PROBLEM TO WORK ON -> Go over the entries below line by line, copying each one that contains the word "lines".

Stored entries ->
· · · · · · ·

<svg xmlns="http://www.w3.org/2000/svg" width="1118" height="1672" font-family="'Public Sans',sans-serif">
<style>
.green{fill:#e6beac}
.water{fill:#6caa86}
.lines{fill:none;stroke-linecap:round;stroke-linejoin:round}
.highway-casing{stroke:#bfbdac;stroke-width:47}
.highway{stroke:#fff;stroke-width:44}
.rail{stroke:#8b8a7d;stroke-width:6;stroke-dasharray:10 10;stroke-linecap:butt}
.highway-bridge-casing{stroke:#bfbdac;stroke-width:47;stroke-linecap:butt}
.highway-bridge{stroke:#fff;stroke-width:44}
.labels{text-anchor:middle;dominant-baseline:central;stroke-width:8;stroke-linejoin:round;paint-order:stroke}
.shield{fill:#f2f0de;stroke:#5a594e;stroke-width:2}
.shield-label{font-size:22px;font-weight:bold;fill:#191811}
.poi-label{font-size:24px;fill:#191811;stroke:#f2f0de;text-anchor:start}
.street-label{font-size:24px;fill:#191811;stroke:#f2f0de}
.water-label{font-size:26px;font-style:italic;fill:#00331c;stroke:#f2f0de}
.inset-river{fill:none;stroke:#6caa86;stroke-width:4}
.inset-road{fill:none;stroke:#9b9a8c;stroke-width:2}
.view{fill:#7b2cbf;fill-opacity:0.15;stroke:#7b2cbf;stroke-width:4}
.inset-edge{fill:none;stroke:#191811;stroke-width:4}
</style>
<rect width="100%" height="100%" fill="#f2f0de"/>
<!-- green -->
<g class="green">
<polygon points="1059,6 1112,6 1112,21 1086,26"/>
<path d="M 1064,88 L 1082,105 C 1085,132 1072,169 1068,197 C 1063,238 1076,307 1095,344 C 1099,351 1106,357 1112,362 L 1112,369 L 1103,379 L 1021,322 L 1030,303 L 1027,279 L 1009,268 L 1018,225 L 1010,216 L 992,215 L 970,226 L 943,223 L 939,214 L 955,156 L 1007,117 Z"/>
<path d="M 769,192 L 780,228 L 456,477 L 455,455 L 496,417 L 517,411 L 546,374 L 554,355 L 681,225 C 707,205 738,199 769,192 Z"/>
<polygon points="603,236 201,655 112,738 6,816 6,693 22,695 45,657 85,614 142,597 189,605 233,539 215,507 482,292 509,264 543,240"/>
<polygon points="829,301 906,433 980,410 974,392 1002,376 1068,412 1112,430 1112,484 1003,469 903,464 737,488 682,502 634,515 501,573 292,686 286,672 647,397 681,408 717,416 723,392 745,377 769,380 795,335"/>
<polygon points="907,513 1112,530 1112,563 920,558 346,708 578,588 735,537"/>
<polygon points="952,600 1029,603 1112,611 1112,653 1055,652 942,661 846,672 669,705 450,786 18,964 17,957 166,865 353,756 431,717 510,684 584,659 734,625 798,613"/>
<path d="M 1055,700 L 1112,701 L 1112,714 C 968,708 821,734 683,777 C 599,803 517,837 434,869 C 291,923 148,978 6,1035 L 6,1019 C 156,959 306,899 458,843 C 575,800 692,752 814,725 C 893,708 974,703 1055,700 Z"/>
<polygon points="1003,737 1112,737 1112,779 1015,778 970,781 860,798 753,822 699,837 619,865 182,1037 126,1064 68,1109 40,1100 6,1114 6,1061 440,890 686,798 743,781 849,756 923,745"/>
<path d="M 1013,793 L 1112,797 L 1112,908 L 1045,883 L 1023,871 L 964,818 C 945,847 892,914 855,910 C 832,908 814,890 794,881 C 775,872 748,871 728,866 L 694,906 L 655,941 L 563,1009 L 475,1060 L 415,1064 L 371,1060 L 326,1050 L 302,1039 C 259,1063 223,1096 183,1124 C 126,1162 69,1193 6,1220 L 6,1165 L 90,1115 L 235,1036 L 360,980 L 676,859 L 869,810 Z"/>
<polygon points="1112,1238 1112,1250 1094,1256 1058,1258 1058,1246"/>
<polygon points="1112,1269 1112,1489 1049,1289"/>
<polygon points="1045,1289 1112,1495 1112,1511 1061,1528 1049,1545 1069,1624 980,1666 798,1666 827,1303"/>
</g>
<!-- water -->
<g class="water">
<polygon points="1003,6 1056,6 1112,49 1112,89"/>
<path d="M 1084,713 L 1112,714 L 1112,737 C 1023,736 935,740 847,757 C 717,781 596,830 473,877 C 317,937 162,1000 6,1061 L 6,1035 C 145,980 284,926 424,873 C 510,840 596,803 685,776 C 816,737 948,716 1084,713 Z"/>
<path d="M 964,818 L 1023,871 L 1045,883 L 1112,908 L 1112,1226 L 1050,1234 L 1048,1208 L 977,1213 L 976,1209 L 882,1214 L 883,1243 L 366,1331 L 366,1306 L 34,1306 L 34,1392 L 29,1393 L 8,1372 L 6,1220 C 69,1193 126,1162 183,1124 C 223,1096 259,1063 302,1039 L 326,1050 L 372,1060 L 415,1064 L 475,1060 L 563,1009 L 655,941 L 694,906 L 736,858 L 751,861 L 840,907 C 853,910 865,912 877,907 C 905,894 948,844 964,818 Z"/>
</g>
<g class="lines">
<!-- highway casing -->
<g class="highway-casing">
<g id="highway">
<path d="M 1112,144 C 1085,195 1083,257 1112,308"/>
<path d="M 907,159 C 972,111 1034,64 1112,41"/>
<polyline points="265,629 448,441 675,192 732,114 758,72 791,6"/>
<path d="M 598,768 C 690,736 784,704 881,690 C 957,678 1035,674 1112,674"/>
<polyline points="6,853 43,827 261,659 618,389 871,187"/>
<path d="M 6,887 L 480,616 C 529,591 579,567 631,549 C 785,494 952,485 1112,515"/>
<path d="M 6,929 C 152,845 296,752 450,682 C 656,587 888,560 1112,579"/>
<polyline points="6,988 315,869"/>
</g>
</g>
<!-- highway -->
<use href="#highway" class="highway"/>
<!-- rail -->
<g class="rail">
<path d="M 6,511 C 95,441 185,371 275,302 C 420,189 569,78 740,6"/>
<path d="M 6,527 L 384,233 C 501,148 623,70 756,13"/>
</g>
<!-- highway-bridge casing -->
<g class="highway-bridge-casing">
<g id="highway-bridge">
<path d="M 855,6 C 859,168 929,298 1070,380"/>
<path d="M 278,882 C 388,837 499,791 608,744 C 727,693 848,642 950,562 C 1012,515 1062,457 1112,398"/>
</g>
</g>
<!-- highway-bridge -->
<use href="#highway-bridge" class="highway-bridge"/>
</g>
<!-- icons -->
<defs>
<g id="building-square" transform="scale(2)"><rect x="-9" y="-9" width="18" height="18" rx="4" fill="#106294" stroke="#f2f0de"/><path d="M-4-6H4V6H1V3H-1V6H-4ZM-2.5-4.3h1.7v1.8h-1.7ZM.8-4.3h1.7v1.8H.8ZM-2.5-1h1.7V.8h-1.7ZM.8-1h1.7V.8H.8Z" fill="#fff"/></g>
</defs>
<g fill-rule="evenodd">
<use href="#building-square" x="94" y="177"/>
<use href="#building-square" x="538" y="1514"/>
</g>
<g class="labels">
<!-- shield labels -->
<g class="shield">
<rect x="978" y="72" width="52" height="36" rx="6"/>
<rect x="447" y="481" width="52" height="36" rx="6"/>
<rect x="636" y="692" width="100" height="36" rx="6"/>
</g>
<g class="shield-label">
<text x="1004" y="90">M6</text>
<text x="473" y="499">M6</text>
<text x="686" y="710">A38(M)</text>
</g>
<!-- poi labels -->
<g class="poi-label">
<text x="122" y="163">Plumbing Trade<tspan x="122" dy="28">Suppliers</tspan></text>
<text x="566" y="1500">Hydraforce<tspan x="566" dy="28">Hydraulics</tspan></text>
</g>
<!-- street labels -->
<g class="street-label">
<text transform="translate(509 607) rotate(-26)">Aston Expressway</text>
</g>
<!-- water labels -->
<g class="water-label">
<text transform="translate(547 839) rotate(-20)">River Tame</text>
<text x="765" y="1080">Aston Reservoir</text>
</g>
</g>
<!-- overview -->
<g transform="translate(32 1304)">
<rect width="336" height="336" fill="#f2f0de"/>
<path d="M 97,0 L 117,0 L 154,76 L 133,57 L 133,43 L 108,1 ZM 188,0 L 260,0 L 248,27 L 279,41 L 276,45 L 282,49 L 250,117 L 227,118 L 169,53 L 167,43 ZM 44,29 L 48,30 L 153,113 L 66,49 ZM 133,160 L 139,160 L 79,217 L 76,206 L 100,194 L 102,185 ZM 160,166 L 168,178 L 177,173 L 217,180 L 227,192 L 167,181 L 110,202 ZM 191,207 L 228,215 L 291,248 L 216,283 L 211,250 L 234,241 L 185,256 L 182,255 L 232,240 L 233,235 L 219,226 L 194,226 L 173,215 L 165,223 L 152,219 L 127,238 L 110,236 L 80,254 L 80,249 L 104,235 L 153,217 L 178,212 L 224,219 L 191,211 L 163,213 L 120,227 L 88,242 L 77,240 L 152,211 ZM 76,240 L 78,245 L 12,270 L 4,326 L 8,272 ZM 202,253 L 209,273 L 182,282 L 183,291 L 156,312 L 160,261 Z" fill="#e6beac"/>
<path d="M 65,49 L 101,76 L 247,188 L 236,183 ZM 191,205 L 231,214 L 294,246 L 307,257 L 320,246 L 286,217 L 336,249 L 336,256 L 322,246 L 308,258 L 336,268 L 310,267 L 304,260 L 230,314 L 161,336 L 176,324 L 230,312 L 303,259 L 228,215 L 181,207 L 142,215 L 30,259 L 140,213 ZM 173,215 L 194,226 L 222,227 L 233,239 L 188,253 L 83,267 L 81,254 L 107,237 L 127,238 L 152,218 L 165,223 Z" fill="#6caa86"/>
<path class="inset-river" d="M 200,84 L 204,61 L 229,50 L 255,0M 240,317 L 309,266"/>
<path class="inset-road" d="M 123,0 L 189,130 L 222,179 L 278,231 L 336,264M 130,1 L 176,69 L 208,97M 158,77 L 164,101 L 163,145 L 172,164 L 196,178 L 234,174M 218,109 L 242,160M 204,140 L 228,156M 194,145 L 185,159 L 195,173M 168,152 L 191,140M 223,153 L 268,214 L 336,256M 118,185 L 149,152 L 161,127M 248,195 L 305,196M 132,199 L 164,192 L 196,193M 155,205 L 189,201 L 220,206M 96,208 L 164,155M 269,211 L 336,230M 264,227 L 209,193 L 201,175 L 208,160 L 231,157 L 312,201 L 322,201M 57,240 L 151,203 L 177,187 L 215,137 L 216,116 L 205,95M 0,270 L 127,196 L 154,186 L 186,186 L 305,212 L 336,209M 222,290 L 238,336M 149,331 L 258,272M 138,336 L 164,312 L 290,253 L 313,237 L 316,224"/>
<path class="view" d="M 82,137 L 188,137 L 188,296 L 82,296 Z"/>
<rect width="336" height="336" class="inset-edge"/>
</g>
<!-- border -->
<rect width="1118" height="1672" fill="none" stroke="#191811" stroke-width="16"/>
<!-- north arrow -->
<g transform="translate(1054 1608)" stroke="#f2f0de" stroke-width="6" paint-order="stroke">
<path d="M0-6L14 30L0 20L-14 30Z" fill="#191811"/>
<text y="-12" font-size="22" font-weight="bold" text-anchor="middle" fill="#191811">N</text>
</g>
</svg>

· · · · · · ·

TASK RESPONSE ->
.lines{fill:none;stroke-linecap:round;stroke-linejoin:round}
<g class="lines">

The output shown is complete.